- _Your task_: Quote every one of the records below word for word, but leave the pictures out.

- _Recorded data_:
....................

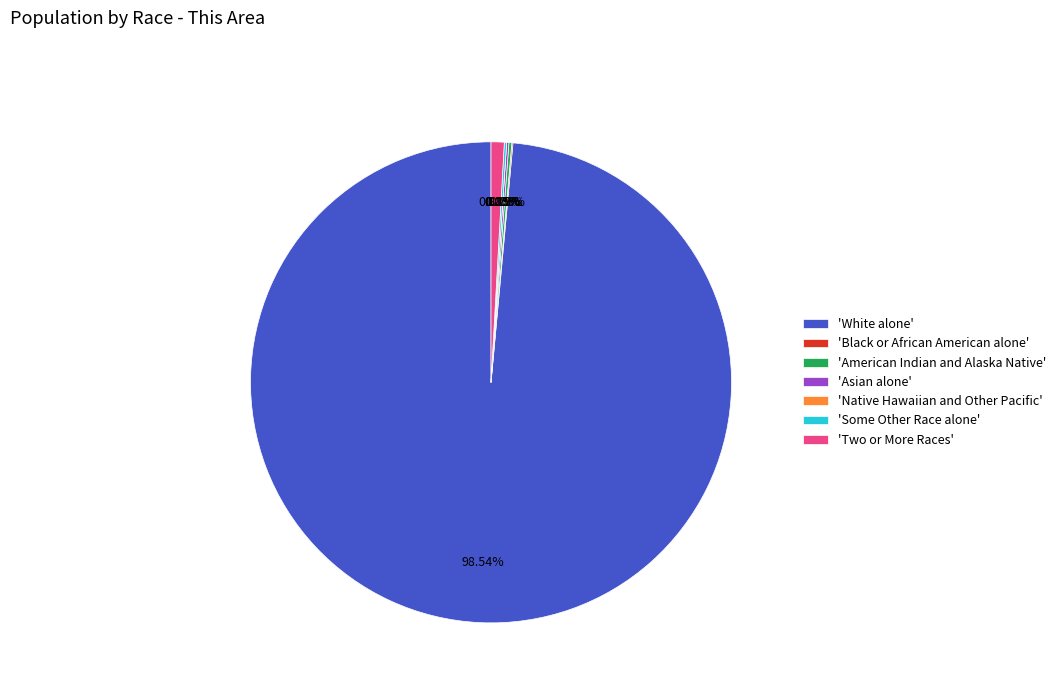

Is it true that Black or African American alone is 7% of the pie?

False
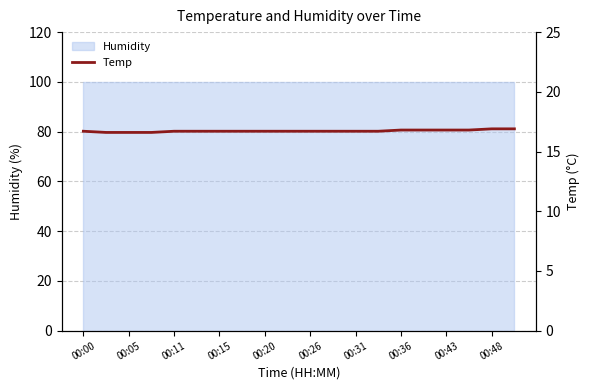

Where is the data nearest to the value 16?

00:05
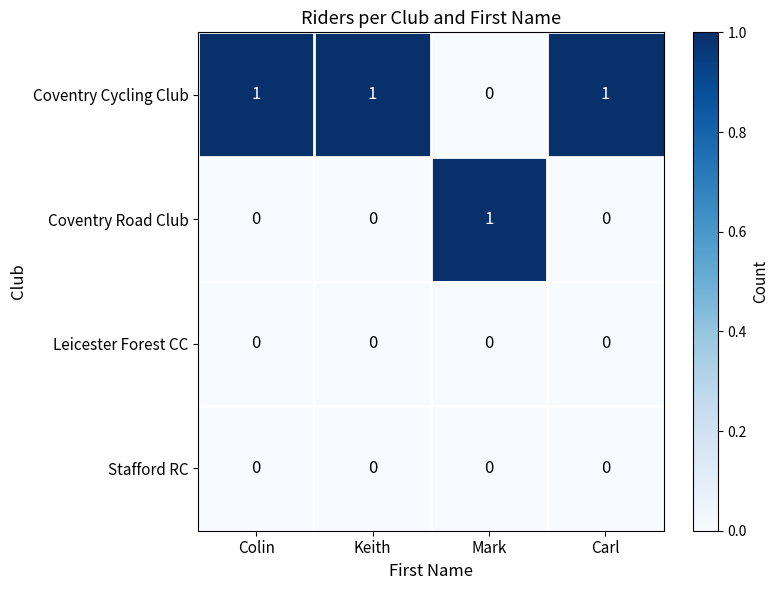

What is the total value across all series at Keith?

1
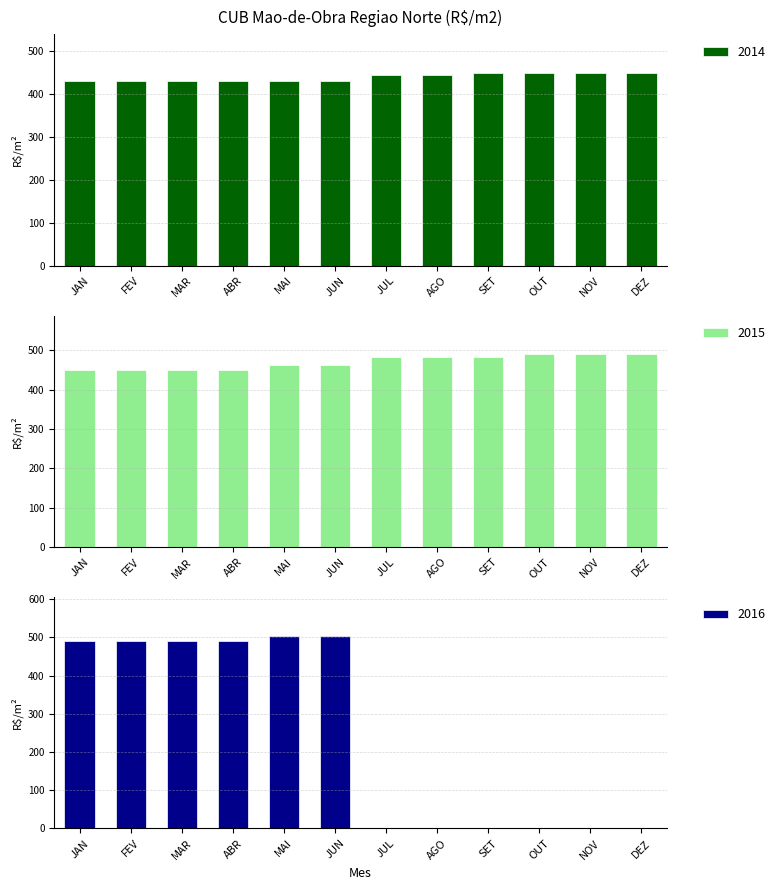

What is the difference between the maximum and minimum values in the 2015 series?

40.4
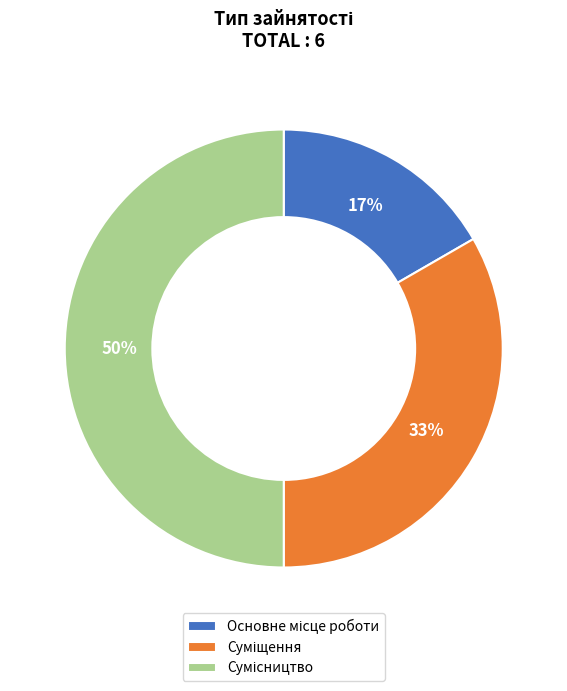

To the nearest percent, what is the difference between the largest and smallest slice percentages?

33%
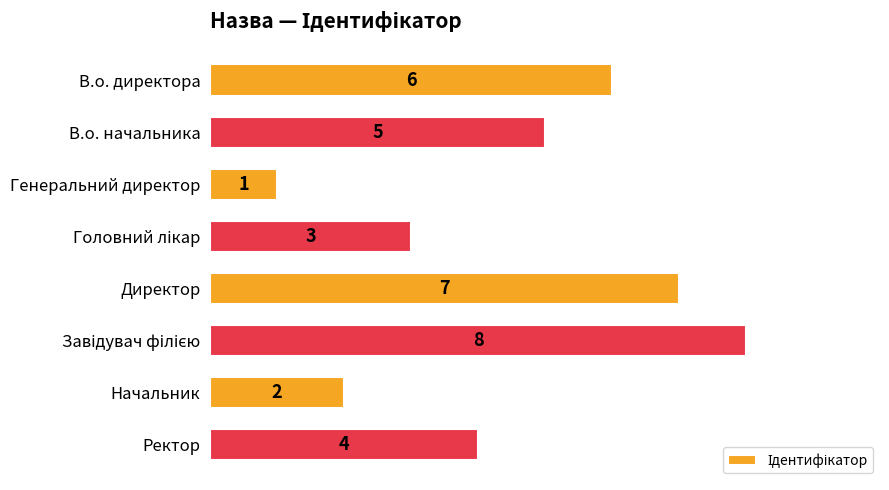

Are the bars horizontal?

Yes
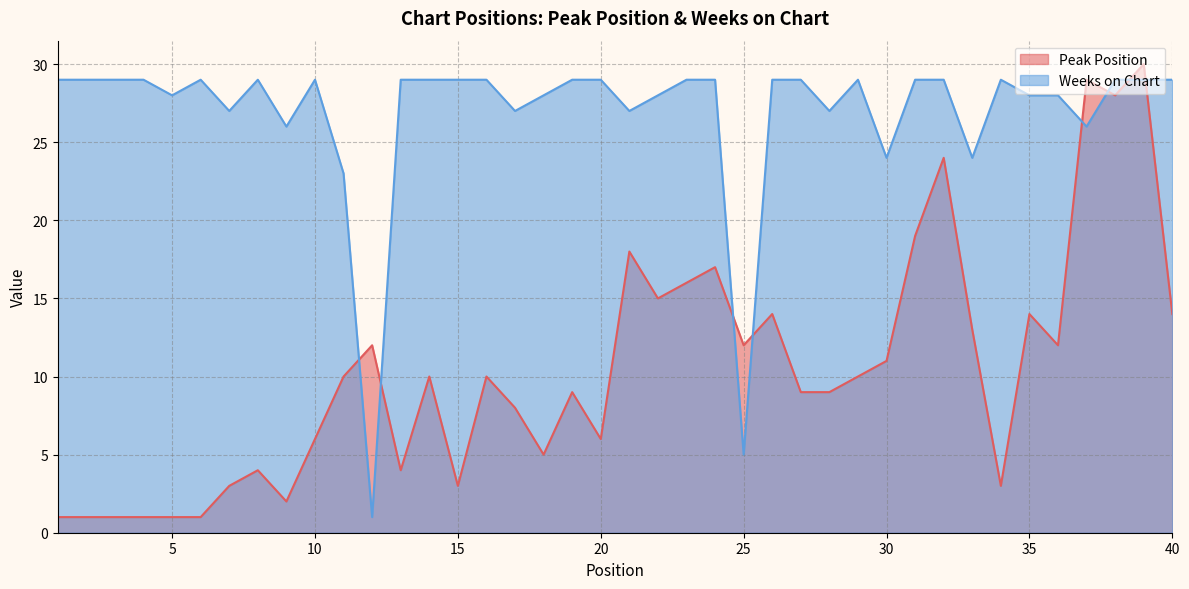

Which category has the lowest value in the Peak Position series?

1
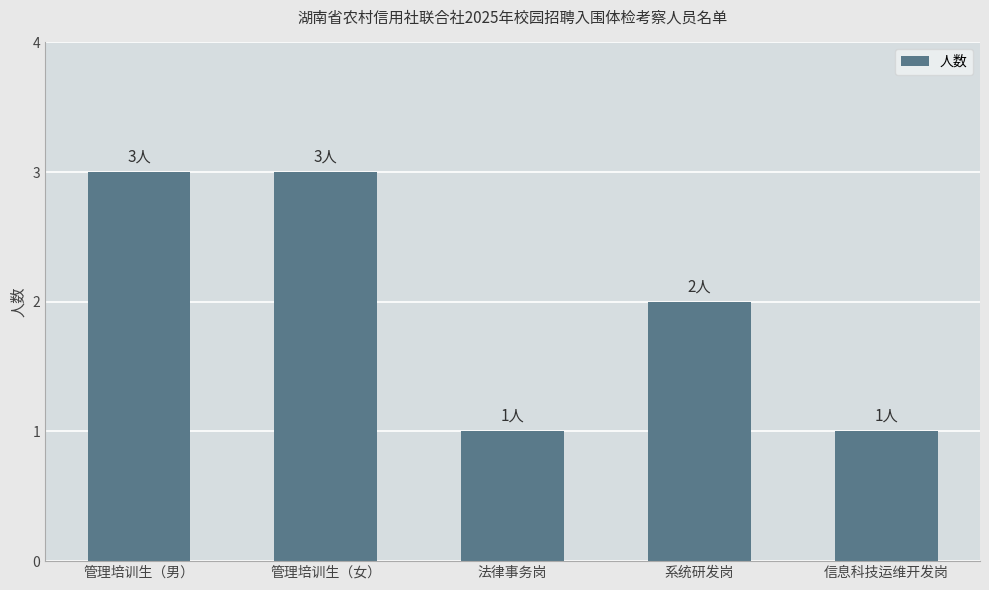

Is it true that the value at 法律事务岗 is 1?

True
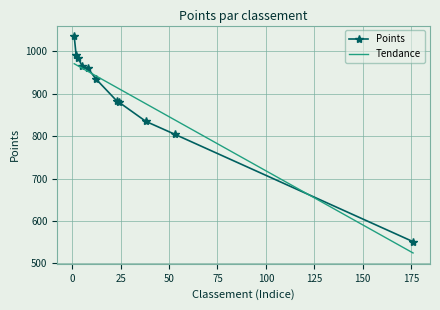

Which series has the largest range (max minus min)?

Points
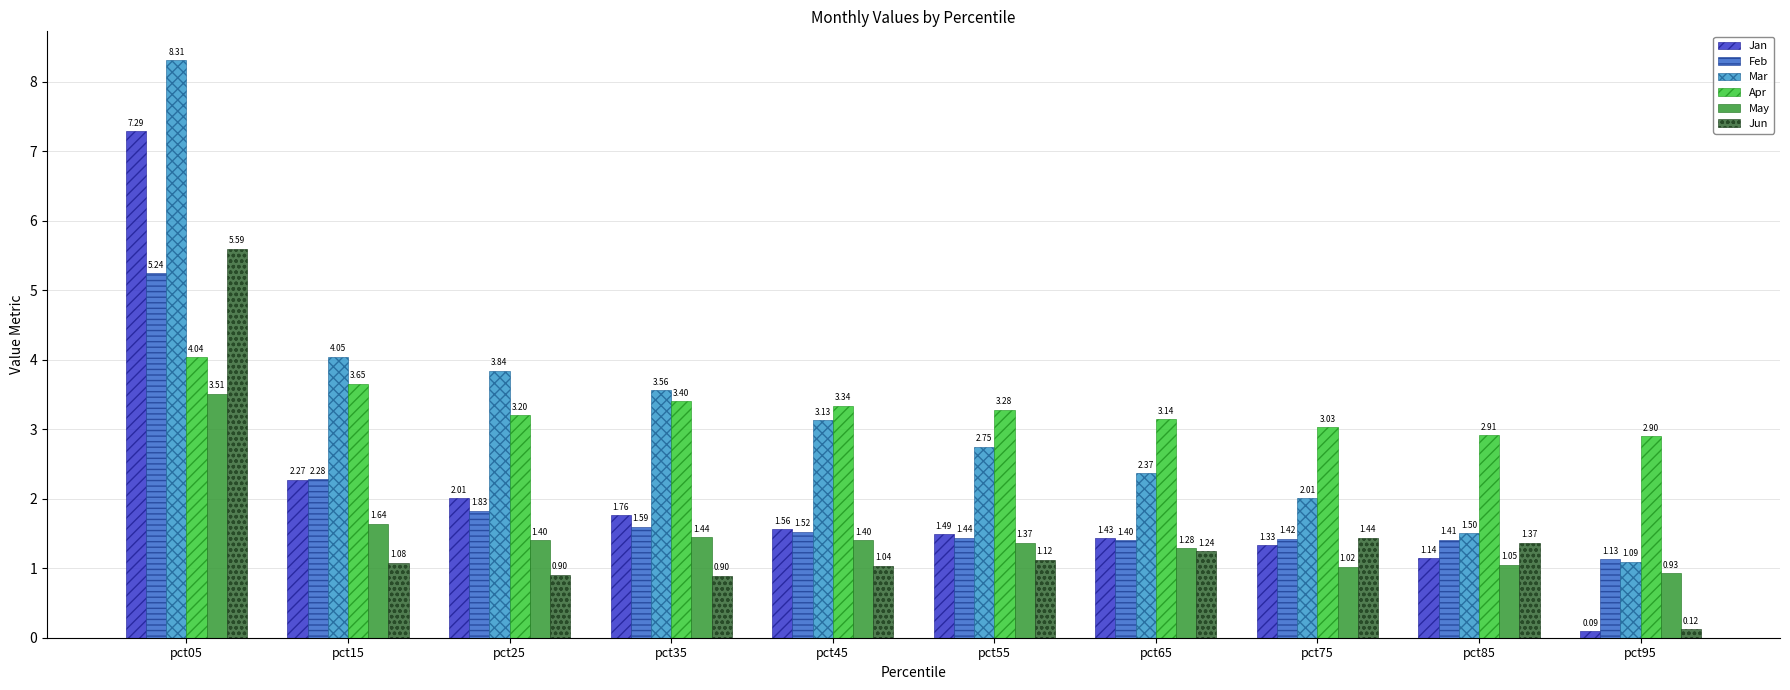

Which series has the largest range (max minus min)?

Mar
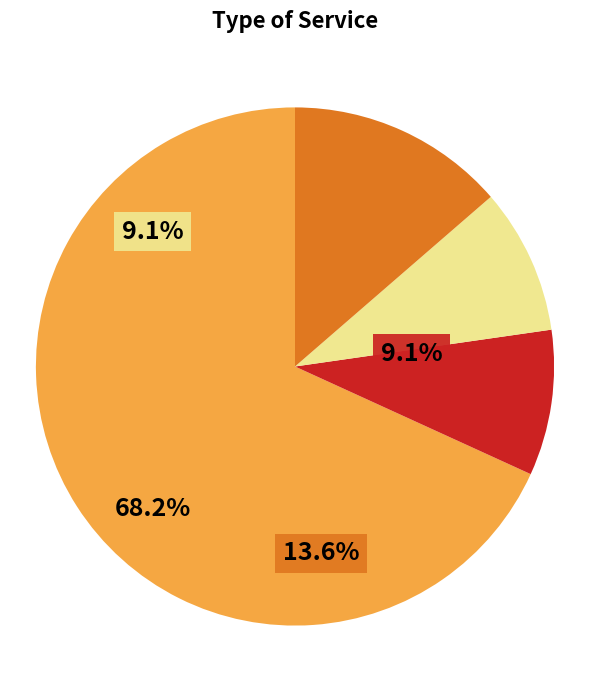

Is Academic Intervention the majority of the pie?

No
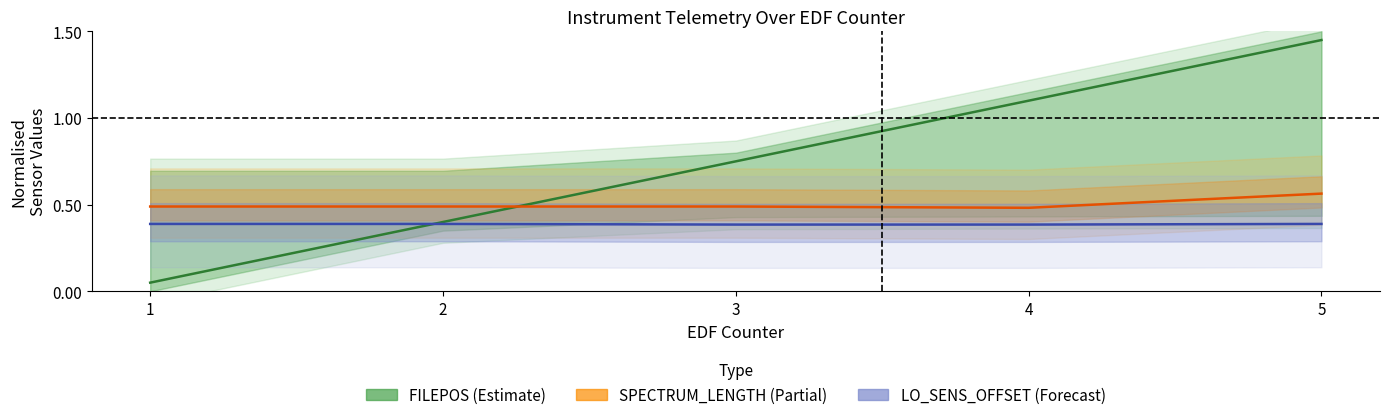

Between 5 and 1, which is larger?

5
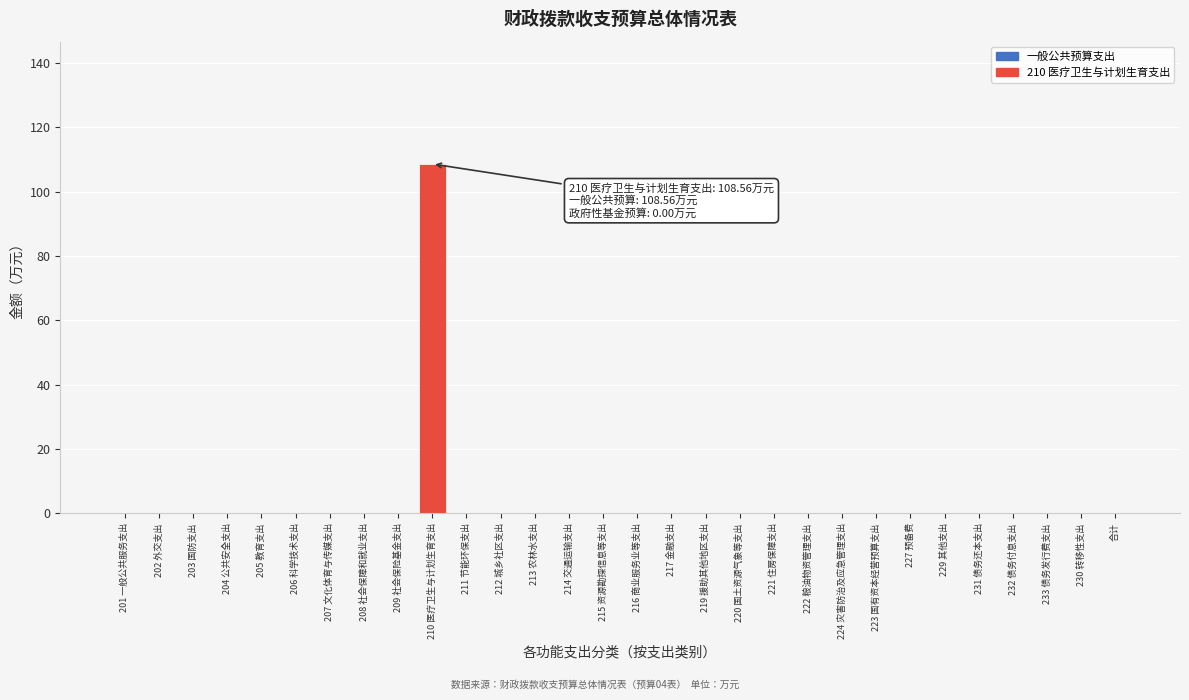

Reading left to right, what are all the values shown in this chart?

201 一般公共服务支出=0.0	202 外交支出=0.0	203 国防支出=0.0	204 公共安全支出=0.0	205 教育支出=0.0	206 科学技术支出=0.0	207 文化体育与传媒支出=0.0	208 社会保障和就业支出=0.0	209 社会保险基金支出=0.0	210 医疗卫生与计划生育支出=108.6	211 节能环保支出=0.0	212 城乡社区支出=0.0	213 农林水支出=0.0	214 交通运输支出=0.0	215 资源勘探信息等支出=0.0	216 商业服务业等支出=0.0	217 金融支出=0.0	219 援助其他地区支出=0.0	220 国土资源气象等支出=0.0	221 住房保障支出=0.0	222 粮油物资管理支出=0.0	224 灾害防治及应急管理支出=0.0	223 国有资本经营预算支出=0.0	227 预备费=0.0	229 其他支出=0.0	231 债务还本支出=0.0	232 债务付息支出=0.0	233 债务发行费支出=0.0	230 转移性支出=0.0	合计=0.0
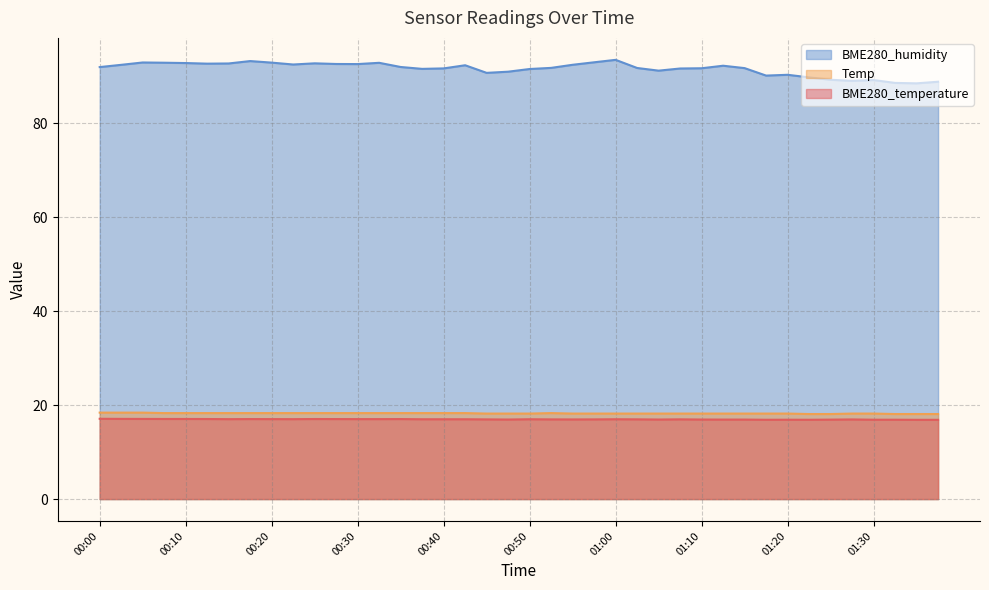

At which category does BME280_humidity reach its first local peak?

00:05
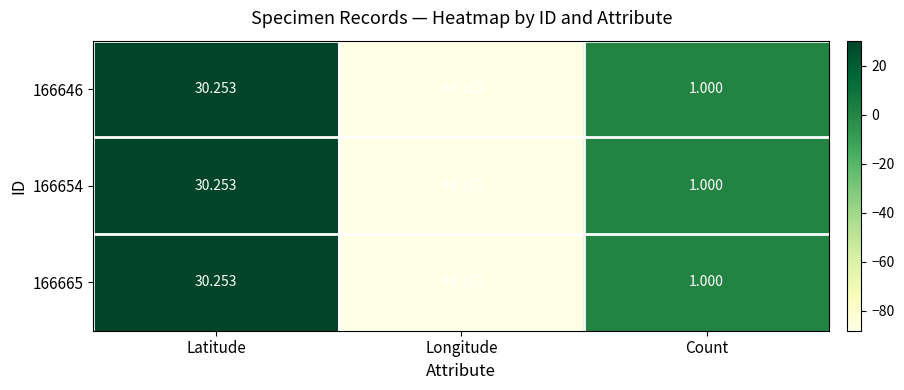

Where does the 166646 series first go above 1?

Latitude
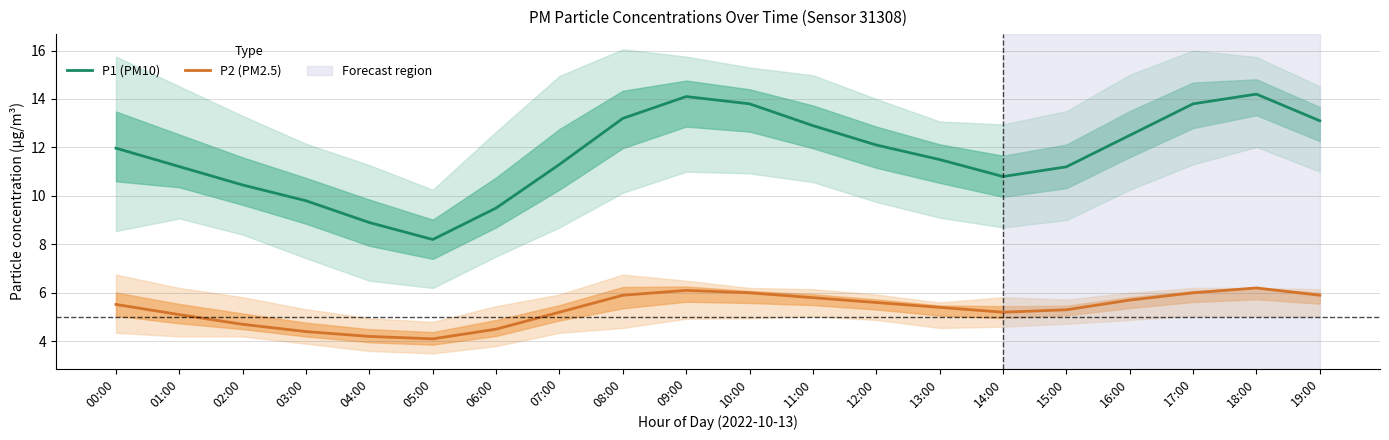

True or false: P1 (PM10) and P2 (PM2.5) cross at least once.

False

....................

- _Answer to this task_:
Is it true that Black or African American alone is 7% of the pie?

False

Where is the data nearest to the value 16?

00:05

What is the total value across all series at Keith?

1

What is the difference between the maximum and minimum values in the 2015 series?

40.4

To the nearest percent, what is the difference between the largest and smallest slice percentages?

33%

Are the bars horizontal?

Yes

Which category has the lowest value in the Peak Position series?

1

Is it true that the value at 法律事务岗 is 1?

True

Which series has the largest range (max minus min)?

Points

Which series has the largest range (max minus min)?

Mar

Is Academic Intervention the majority of the pie?

No

Between 5 and 1, which is larger?

5

Reading left to right, what are all the values shown in this chart?

201 一般公共服务支出=0.0	202 外交支出=0.0	203 国防支出=0.0	204 公共安全支出=0.0	205 教育支出=0.0	206 科学技术支出=0.0	207 文化体育与传媒支出=0.0	208 社会保障和就业支出=0.0	209 社会保险基金支出=0.0	210 医疗卫生与计划生育支出=108.6	211 节能环保支出=0.0	212 城乡社区支出=0.0	213 农林水支出=0.0	214 交通运输支出=0.0	215 资源勘探信息等支出=0.0	216 商业服务业等支出=0.0	217 金融支出=0.0	219 援助其他地区支出=0.0	220 国土资源气象等支出=0.0	221 住房保障支出=0.0	222 粮油物资管理支出=0.0	224 灾害防治及应急管理支出=0.0	223 国有资本经营预算支出=0.0	227 预备费=0.0	229 其他支出=0.0	231 债务还本支出=0.0	232 债务付息支出=0.0	233 债务发行费支出=0.0	230 转移性支出=0.0	合计=0.0

At which category does BME280_humidity reach its first local peak?

00:05

Where does the 166646 series first go above 1?

Latitude

True or false: P1 (PM10) and P2 (PM2.5) cross at least once.

False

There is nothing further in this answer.